Impossibility to use a tokenizer with auto_transformer
sergsb opened this issue · comments
I want to use this model as an encoder. As you can see from the description, the model can be uploaded like:
model = AutoModel.from_pretrained("ibm/MoLFormer-XL-both-10pct", deterministic_eval=True, trust_remote_code=True)
tokenizer = AutoTokenizer.from_pretrained("ibm/MoLFormer-XL-both-10pct", trust_remote_code=True)
I try to load it using
encoder: auto_transformer
pretrained_model_name_or_path: ibm/MoLFormer-XL-both-10pct
It results in RuntimeError: Caught exception during model preprocessing: Tokenizer class MolformerTokenizer does not exist or is not currently imported.

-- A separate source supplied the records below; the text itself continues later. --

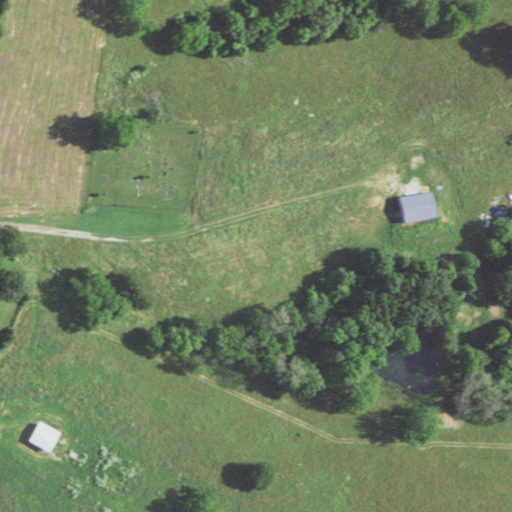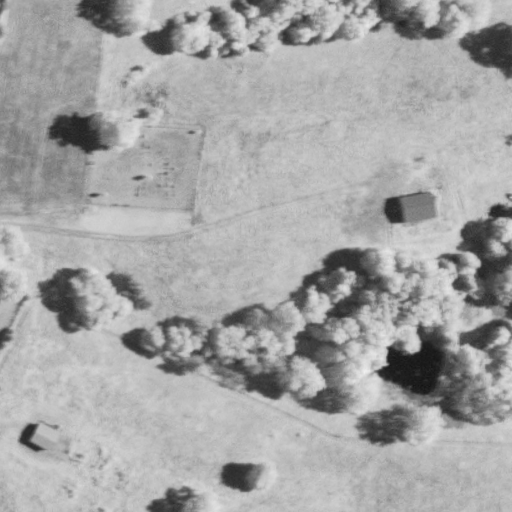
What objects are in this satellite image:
building: (405, 205)
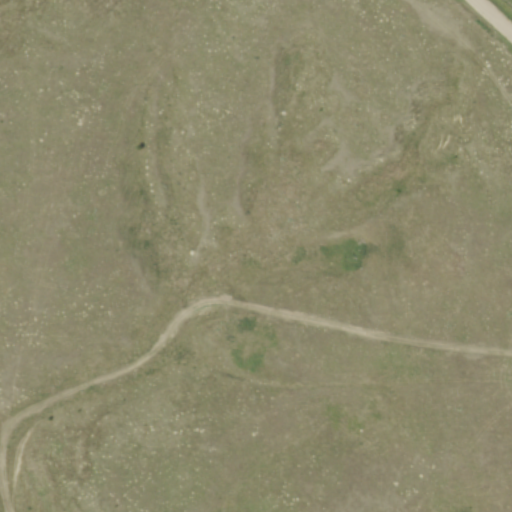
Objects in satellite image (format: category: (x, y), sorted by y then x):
road: (493, 17)
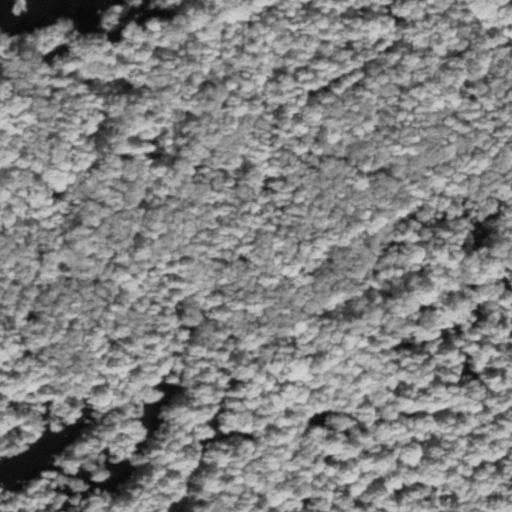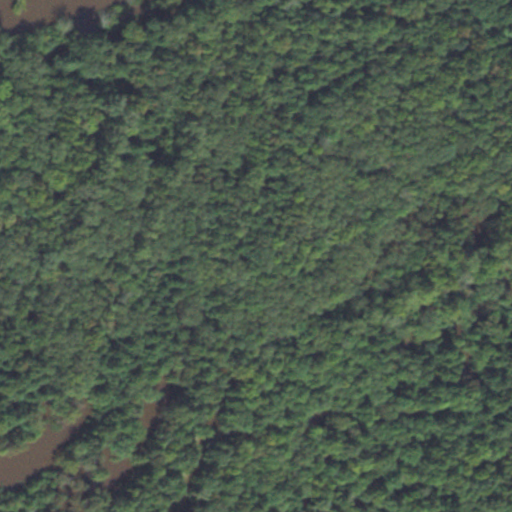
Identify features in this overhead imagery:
road: (95, 38)
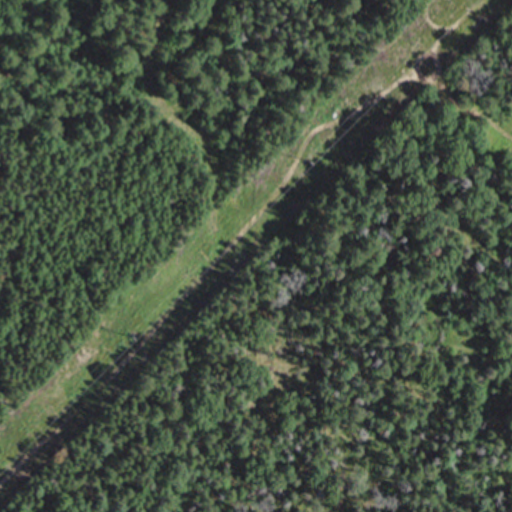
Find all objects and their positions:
power tower: (311, 158)
road: (237, 233)
power tower: (135, 334)
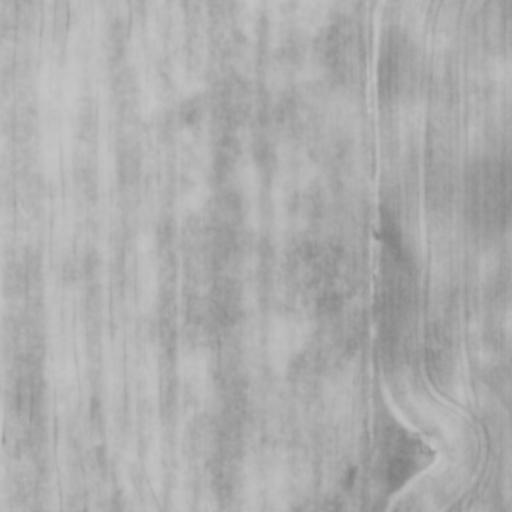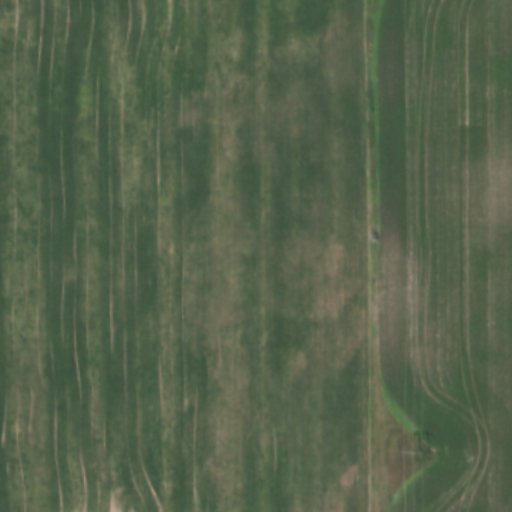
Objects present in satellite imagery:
power tower: (425, 453)
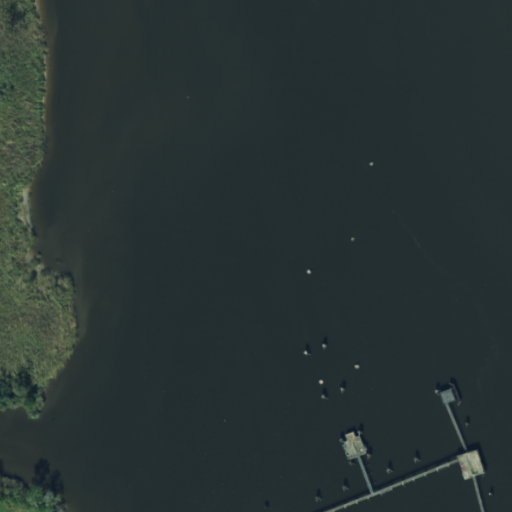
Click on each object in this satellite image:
river: (490, 146)
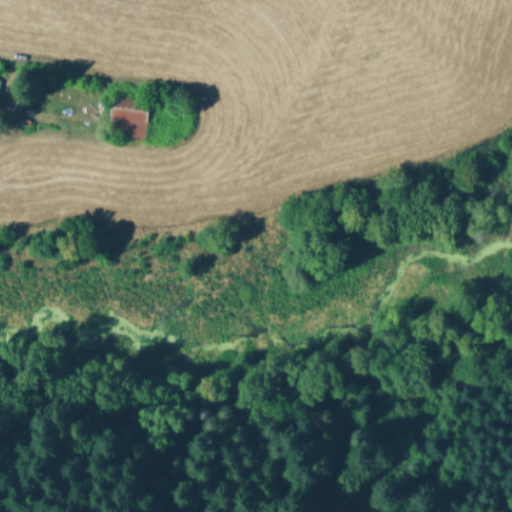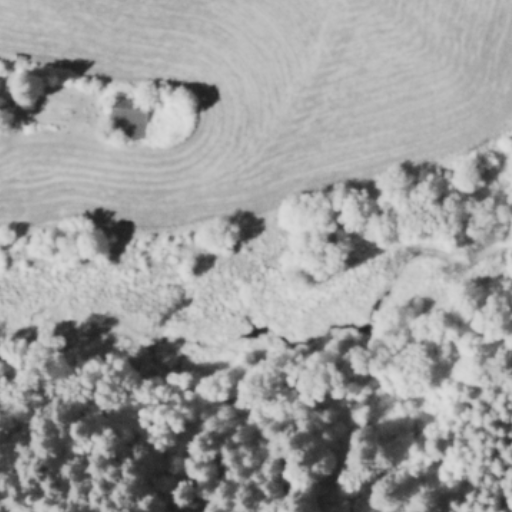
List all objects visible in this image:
road: (36, 81)
building: (125, 115)
building: (132, 116)
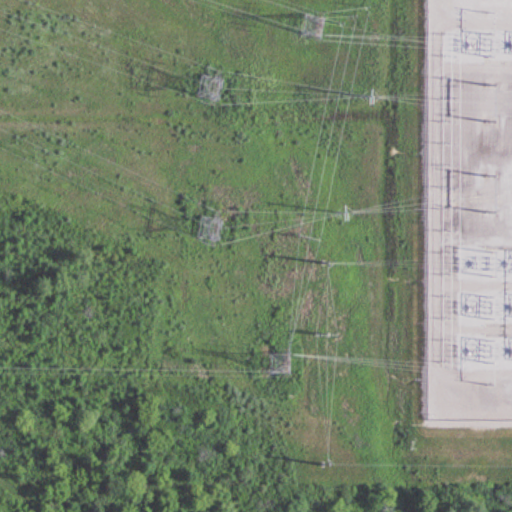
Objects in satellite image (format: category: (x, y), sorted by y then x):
power tower: (312, 28)
power tower: (210, 90)
power tower: (368, 99)
power substation: (468, 210)
power tower: (338, 212)
power tower: (208, 231)
power tower: (304, 239)
power tower: (324, 262)
power tower: (324, 335)
power tower: (282, 362)
power tower: (324, 466)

This is not surprising, because this model does not use the specific MolformerTokenizer
but AutoTokenizer
instead.
However, the documentation says that "If a text feature's encoder specifies a huggingface model, then the tokenizer for that model will be used automatically."
.
How can I load the tokenizer for this model?
I found out that the problem is with trust_remote_code
, which is also mandatory for loading tokenizers.
see also #3632
Hi @sergsb,
Thanks for sharing your experience.
The Ludwig team is focused on building first class support for natively supported models on HF. As I understand, supporting models that require trust_remote_code=True
is tenable, but carries other risks that need to be thought through.
CC: @arnavgarg1
Hi @justinxzhao,
Thanks for the answer. Maybe an option would be introducing a global config parameter, trust_remote_code
, and set it to HF models and tokenizers?
@sergsb that seems reasonable to me. I think that's what @arnavgarg1 was going for in #3632, specifically here.